## Listing
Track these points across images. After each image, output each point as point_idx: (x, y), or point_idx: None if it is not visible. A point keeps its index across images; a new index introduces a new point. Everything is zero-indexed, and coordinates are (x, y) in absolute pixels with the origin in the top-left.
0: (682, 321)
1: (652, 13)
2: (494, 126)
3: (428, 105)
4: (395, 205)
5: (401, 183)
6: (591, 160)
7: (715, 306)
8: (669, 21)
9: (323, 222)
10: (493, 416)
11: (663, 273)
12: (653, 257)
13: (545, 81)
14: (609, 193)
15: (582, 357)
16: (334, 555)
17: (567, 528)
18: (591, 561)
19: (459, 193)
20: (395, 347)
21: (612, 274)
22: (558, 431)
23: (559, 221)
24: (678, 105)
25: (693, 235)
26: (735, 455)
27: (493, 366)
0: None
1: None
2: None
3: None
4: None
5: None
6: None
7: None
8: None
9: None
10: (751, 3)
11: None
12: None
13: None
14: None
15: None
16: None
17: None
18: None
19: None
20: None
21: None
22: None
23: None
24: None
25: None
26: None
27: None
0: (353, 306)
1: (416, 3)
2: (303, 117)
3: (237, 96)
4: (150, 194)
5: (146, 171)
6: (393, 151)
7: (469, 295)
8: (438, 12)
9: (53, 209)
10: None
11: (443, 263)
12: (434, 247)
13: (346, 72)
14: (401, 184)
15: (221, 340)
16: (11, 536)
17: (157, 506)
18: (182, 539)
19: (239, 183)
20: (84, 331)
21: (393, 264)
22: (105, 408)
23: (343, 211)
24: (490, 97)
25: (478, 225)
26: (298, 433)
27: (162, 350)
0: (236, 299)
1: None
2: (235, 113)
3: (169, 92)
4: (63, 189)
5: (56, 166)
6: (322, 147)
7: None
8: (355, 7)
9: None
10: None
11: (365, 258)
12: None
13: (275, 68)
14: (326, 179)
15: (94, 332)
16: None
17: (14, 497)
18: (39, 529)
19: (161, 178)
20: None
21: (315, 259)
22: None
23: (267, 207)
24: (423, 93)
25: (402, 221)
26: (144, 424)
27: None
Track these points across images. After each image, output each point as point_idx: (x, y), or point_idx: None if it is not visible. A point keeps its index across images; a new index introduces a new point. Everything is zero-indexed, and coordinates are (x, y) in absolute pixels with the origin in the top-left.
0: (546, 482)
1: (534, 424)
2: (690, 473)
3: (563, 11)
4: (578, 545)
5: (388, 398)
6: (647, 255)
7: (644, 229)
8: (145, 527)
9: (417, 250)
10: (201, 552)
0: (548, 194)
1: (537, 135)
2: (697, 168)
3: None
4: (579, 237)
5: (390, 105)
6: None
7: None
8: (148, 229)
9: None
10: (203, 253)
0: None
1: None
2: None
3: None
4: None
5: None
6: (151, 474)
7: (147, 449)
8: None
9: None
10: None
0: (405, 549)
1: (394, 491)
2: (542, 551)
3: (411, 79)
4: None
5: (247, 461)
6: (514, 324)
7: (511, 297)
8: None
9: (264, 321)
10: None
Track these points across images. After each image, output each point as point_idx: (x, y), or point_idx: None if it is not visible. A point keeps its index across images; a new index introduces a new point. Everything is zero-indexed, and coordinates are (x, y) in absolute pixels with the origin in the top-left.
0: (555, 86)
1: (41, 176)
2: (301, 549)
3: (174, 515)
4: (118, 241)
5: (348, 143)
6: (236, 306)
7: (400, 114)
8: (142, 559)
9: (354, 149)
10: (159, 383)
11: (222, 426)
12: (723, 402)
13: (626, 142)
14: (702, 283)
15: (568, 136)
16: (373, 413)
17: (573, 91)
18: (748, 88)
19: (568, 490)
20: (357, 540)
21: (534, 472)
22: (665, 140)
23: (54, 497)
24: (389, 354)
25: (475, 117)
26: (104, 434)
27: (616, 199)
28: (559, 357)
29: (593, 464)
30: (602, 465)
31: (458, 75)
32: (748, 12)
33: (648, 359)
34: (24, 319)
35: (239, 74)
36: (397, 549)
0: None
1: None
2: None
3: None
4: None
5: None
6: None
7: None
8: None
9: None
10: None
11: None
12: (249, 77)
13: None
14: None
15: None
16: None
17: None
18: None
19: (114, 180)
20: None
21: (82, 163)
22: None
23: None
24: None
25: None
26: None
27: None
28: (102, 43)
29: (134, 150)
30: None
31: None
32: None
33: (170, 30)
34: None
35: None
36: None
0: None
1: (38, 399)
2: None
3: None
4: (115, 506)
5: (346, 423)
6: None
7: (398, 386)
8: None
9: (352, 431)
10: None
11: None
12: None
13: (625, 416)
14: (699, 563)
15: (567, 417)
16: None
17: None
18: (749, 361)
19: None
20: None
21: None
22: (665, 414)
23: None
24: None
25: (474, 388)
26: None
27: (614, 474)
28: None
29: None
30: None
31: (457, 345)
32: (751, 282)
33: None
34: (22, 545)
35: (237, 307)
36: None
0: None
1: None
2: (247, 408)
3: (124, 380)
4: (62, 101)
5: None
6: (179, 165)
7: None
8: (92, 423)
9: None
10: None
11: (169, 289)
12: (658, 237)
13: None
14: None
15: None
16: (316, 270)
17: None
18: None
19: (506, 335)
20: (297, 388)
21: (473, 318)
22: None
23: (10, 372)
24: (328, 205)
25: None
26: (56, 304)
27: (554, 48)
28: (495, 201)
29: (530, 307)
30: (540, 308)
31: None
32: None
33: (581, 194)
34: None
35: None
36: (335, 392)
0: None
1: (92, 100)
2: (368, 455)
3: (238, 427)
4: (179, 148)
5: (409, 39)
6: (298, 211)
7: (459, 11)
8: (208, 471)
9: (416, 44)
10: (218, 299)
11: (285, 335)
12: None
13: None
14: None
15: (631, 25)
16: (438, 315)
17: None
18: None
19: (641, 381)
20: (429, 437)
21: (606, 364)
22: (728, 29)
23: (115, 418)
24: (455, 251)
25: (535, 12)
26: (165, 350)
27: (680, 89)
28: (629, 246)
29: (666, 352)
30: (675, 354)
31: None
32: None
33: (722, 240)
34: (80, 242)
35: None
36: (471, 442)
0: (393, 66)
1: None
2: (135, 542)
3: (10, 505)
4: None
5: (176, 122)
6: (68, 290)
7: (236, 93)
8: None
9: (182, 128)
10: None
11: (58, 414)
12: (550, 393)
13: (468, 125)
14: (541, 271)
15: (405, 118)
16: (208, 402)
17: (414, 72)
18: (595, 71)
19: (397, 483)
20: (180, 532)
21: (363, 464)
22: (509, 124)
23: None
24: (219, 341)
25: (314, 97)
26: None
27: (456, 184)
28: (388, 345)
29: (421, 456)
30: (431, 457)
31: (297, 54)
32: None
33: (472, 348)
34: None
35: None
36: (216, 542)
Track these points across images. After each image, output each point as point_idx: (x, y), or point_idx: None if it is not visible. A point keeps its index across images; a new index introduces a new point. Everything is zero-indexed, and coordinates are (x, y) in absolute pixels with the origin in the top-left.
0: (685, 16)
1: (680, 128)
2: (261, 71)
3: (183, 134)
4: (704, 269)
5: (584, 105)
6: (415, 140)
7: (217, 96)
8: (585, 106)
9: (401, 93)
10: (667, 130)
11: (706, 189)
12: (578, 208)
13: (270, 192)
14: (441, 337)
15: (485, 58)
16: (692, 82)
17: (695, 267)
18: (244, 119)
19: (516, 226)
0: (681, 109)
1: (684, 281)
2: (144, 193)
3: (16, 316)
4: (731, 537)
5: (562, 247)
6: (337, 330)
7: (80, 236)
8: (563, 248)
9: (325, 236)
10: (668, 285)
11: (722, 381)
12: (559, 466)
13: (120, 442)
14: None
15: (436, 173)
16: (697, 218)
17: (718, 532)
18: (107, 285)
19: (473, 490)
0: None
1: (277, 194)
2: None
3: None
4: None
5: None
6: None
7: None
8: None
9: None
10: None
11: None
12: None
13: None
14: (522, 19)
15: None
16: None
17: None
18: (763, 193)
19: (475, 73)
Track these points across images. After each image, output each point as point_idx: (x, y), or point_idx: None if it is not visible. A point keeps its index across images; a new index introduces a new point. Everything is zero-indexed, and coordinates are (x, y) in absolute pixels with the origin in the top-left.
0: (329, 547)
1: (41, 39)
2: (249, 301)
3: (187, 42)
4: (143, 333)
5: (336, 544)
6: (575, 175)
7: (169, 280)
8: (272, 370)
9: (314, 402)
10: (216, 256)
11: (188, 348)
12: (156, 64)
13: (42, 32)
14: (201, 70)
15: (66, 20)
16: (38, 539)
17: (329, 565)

## Task details
Turn the lines from the start of the entries through the line containing "13: (275, 68)", including that line, into a JSON list of strings with one string per line. Leave out any blank lines.

## Correct output
[
  "Track these points across images. After each image, output each point as point_idx: (x, y), or point_idx: None if it is not visible. A point keeps its index across images; a new index introduces a new point. Everything is zero-indexed, and coordinates are (x, y) in absolute pixels with the origin in the top-left.",
  "0: (682, 321)",
  "1: (652, 13)",
  "2: (494, 126)",
  "3: (428, 105)",
  "4: (395, 205)",
  "5: (401, 183)",
  "6: (591, 160)",
  "7: (715, 306)",
  "8: (669, 21)",
  "9: (323, 222)",
  "10: (493, 416)",
  "11: (663, 273)",
  "12: (653, 257)",
  "13: (545, 81)",
  "14: (609, 193)",
  "15: (582, 357)",
  "16: (334, 555)",
  "17: (567, 528)",
  "18: (591, 561)",
  "19: (459, 193)",
  "20: (395, 347)",
  "21: (612, 274)",
  "22: (558, 431)",
  "23: (559, 221)",
  "24: (678, 105)",
  "25: (693, 235)",
  "26: (735, 455)",
  "27: (493, 366)",
  "0: None",
  "1: None",
  "2: None",
  "3: None",
  "4: None",
  "5: None",
  "6: None",
  "7: None",
  "8: None",
  "9: None",
  "10: (751, 3)",
  "11: None",
  "12: None",
  "13: None",
  "14: None",
  "15: None",
  "16: None",
  "17: None",
  "18: None",
  "19: None",
  "20: None",
  "21: None",
  "22: None",
  "23: None",
  "24: None",
  "25: None",
  "26: None",
  "27: None",
  "0: (353, 306)",
  "1: (416, 3)",
  "2: (303, 117)",
  "3: (237, 96)",
  "4: (150, 194)",
  "5: (146, 171)",
  "6: (393, 151)",
  "7: (469, 295)",
  "8: (438, 12)",
  "9: (53, 209)",
  "10: None",
  "11: (443, 263)",
  "12: (434, 247)",
  "13: (346, 72)",
  "14: (401, 184)",
  "15: (221, 340)",
  "16: (11, 536)",
  "17: (157, 506)",
  "18: (182, 539)",
  "19: (239, 183)",
  "20: (84, 331)",
  "21: (393, 264)",
  "22: (105, 408)",
  "23: (343, 211)",
  "24: (490, 97)",
  "25: (478, 225)",
  "26: (298, 433)",
  "27: (162, 350)",
  "0: (236, 299)",
  "1: None",
  "2: (235, 113)",
  "3: (169, 92)",
  "4: (63, 189)",
  "5: (56, 166)",
  "6: (322, 147)",
  "7: None",
  "8: (355, 7)",
  "9: None",
  "10: None",
  "11: (365, 258)",
  "12: None",
  "13: (275, 68)"
]